Venous Thromboembolism - Guarding the Gates
- Prophylaxis: Mechanical (GCS, IPC); Pharmacological (LMWH, UFH).
- Pregnancy:
- LMWH preferred throughout & 6 weeks postpartum.
- Warfarin contraindicated (teratogenic).
- Cancer-Associated Thrombosis (CAT):
- LMWH or DOACs for long-term treatment.
- Long-term: Duration individualized; DOACs often used.
⭐ LMWH is the anticoagulant of choice for VTE in pregnant patients.
High‑Yield Points - ⚡ Biggest Takeaways
- Virchow's triad (stasis, hypercoagulability, endothelial injury) is key to VTE pathogenesis.
- Wells score and D-dimer are crucial for DVT/PE diagnosis and risk stratification.
- Pulmonary Embolism (PE) is a life-threatening complication of DVT.
- Anticoagulation (LMWH, UFH, DOACs) is the mainstay of VTE treatment.

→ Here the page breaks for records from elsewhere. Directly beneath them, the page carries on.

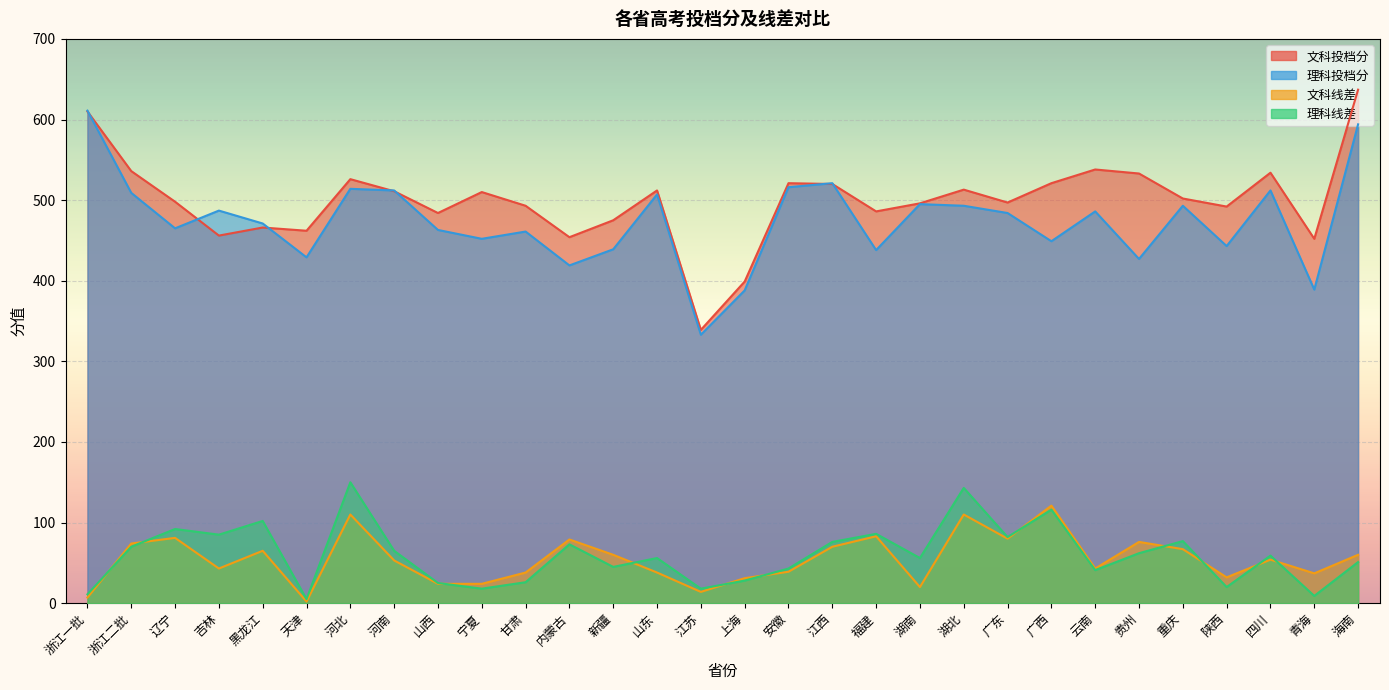

How many distinct data groups are displayed?

4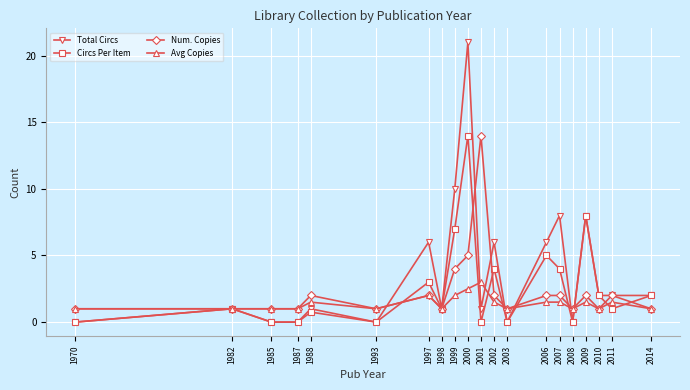

Which series has the largest range (max minus min)?

Total Circs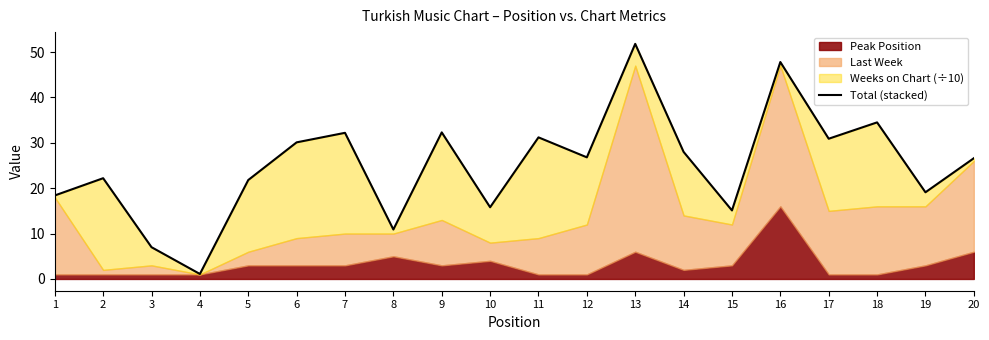

Which label corresponds to the largest value in the chart?

13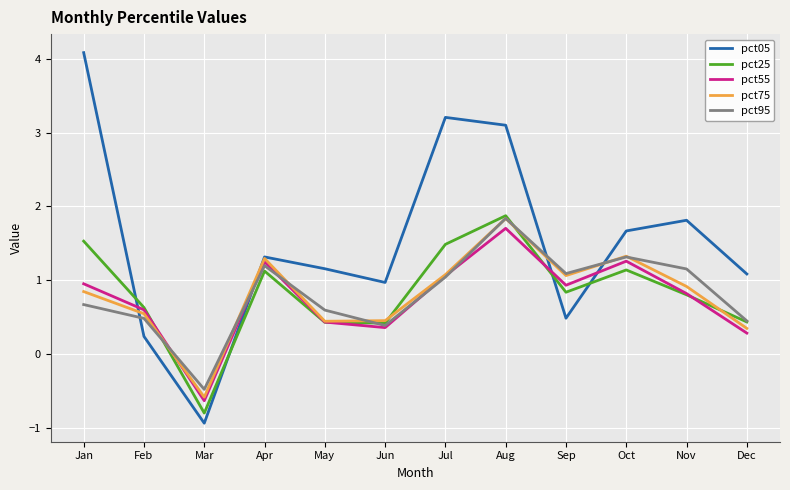

At how many categories does at least one series exceed 2?

3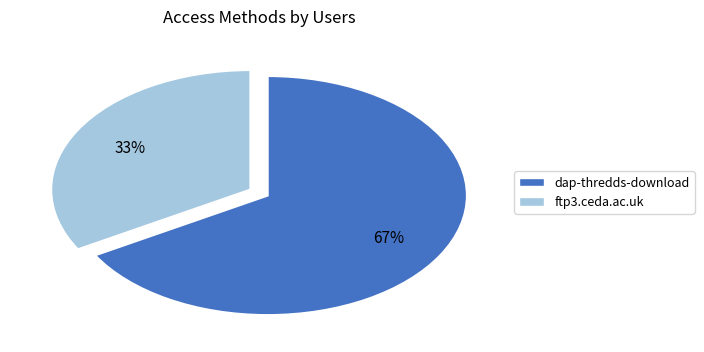

Do dap-thredds-download and ftp3.ceda.ac.uk together represent more than half of the pie?

Yes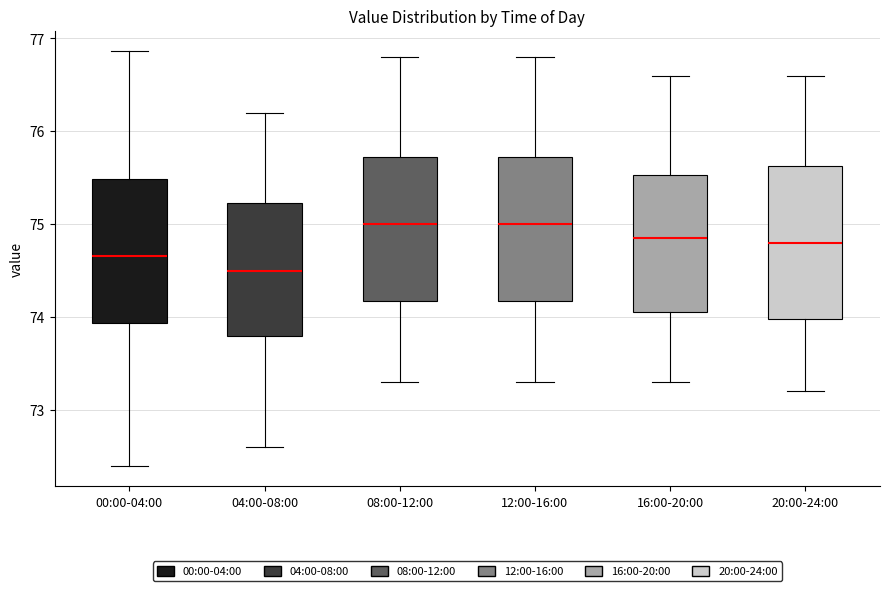

Reading left to right, transcribe this box plot: for each box, give where its median line is, the range the box spans, and where its two whiskers end, as read against the y-axis. The values are not printed on the chart, so give them approximately, as read against the axis.

00:00-04:00: median 74.7, box 73.9 to 75.5, whiskers 72.4 to 76.9
04:00-08:00: median 74.5, box 73.8 to 75.2, whiskers 72.6 to 76.2
08:00-12:00: median 75.0, box 74.2 to 75.7, whiskers 73.3 to 76.8
12:00-16:00: median 75.0, box 74.2 to 75.7, whiskers 73.3 to 76.8
16:00-20:00: median 74.9, box 74.1 to 75.5, whiskers 73.3 to 76.6
20:00-24:00: median 74.8, box 74.0 to 75.6, whiskers 73.2 to 76.6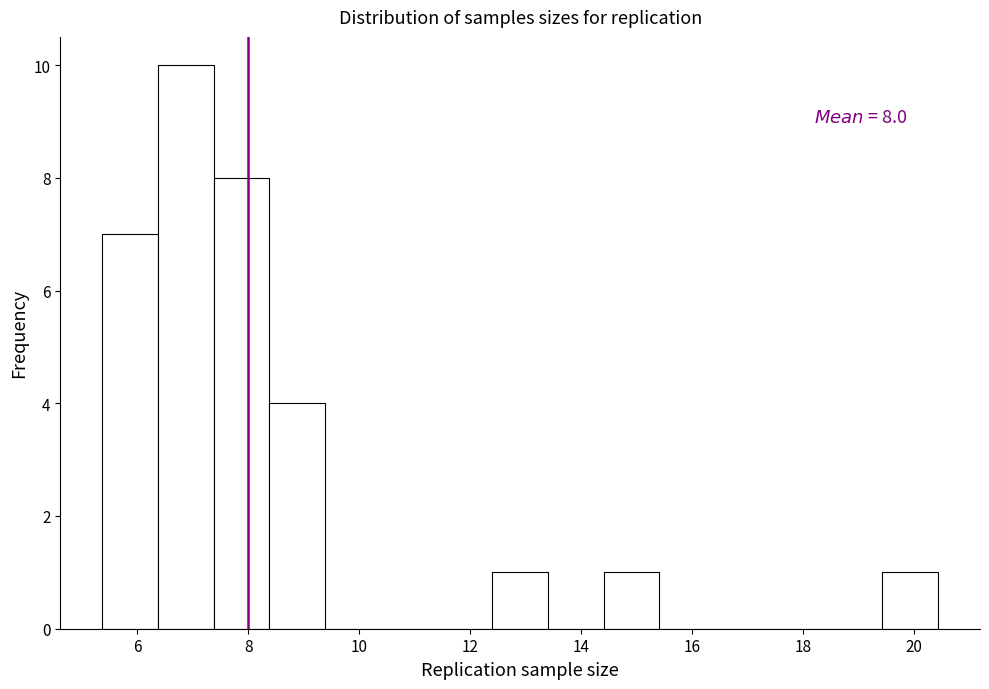

Which range on the x-axis has the tallest bar?

6.4 to 7.4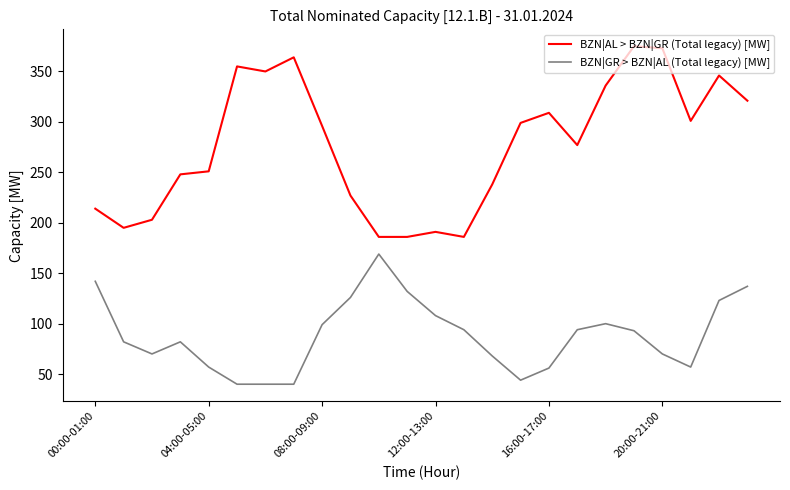

What is the difference between the maximum and second lowest values in the BZN|GR > BZN|AL (Total legacy) [MW] series?

129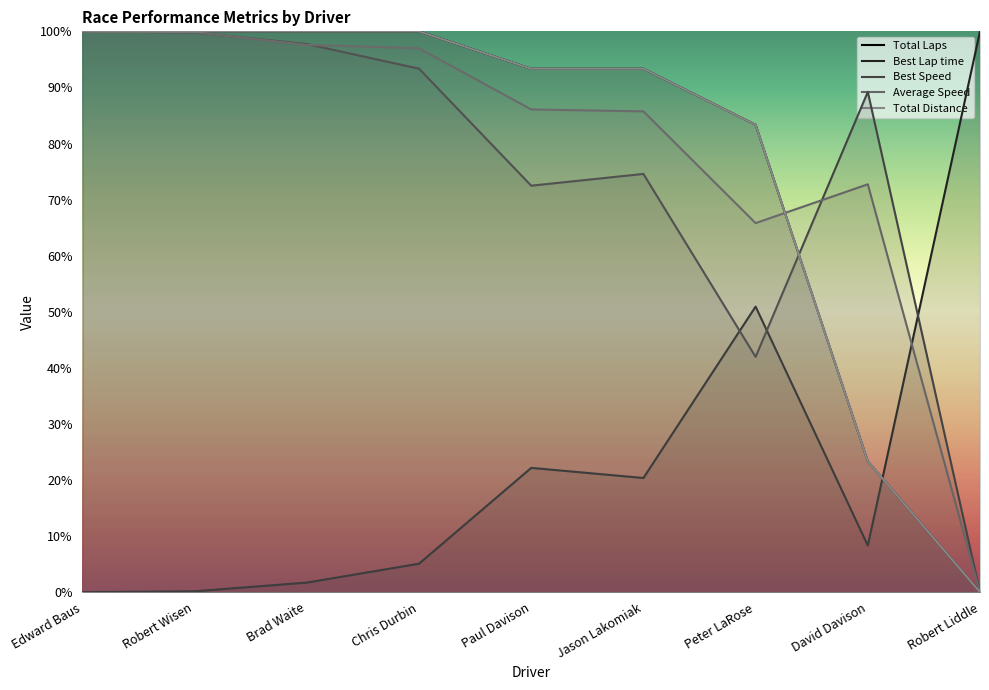

Reading left to right, transcribe all the data shown in this chart.

Total Laps: 100.0	100.0	100.0	100.0	93.3	93.3	83.3	23.3	0.0
Best Lap time: 0.0	0.2	1.7	5.1	22.2	20.4	50.9	8.3	100.0
Best Speed: 100.0	99.8	97.7	93.3	72.5	74.6	42.0	89.2	0.0
Average Speed: 100.0	99.8	97.6	97.0	86.1	85.7	65.8	72.7	0.0
Total Distance: 100.0	100.0	100.0	100.0	93.3	93.3	83.3	23.3	0.0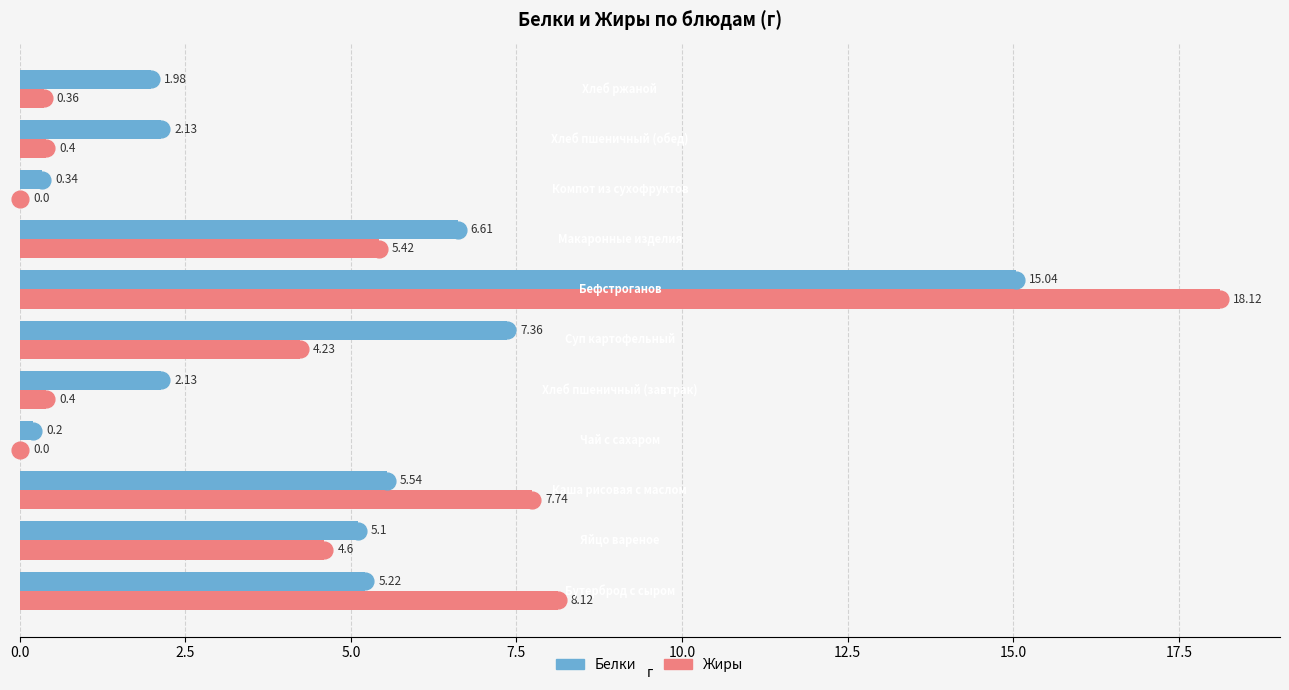

Which series has the largest total across all categories?

Белки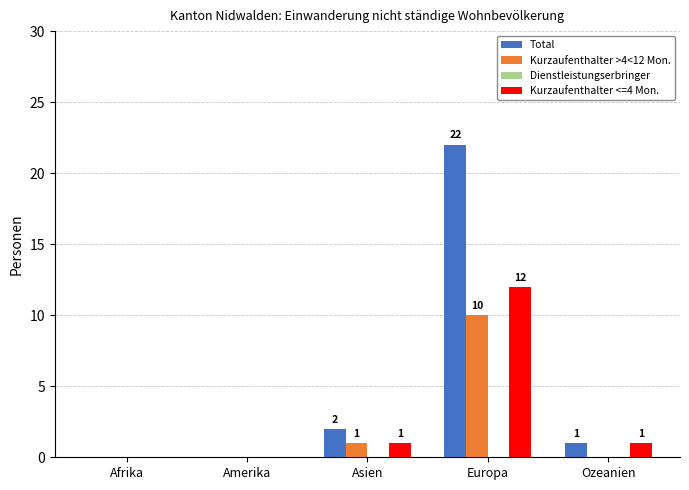

At which label is Kurzaufenthalter >4<12 Mon. closest to 5?

Asien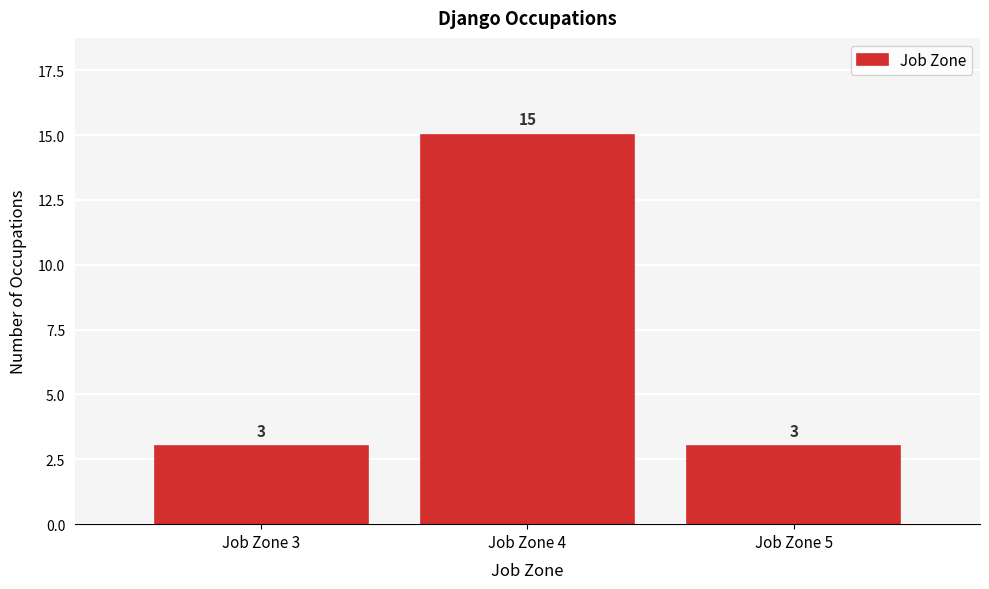

How tall is the bar that spans 2.5 to 3.5 on the x-axis?

3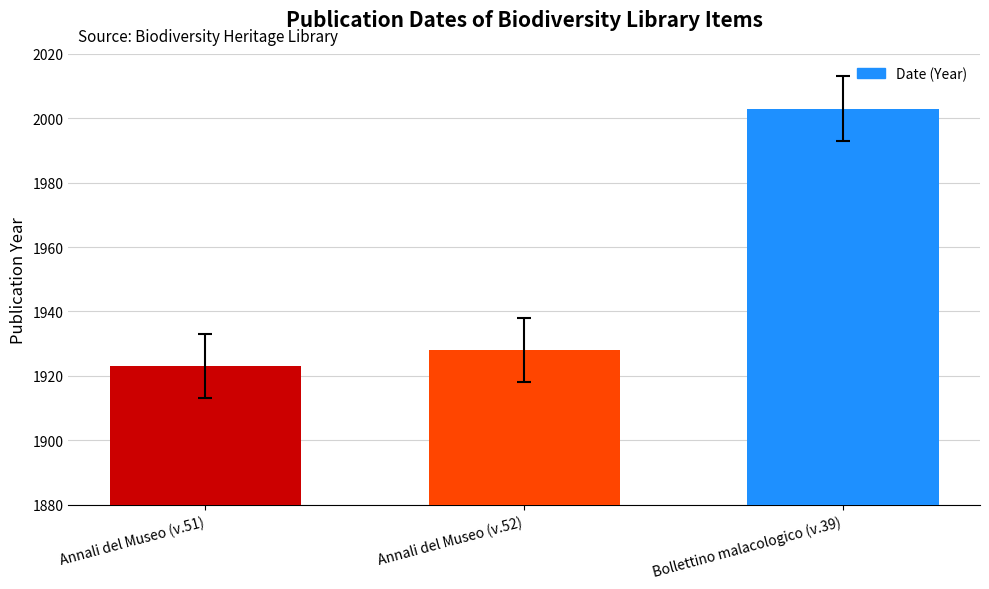

What is the difference between the maximum and second lowest values?

75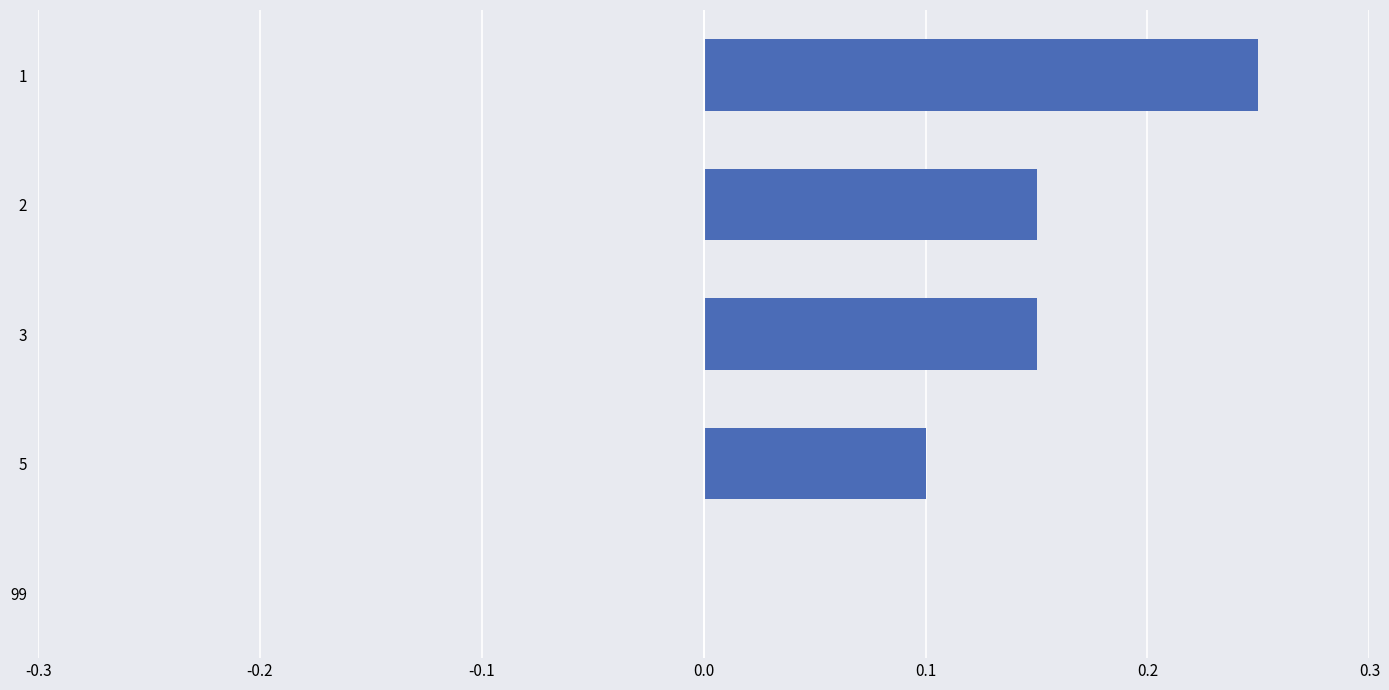

Between 3 and 5, which is larger?

3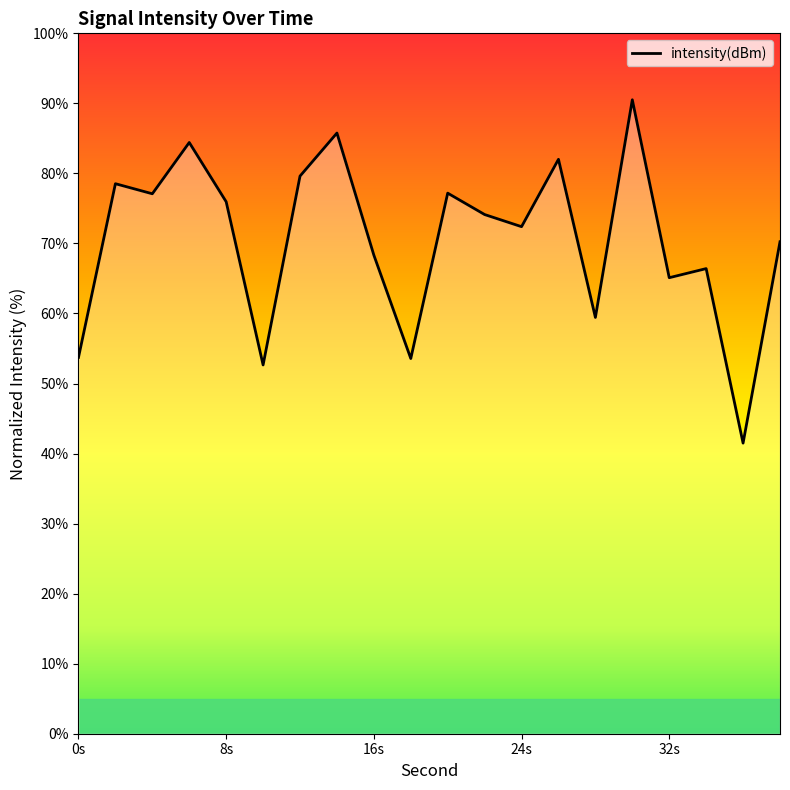

What is the minimum value shown in the chart?

41.5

- IVC filters are indicated for recurrent VTE despite anticoagulation or when anticoagulation is contraindicated.
- Post-thrombotic syndrome (PTS) is a common long-term complication of DVT.
- Massive PE may require thrombolysis or embolectomy; Saddle embolus is a classic example of massive PE affecting the pulmonary artery bifurcation.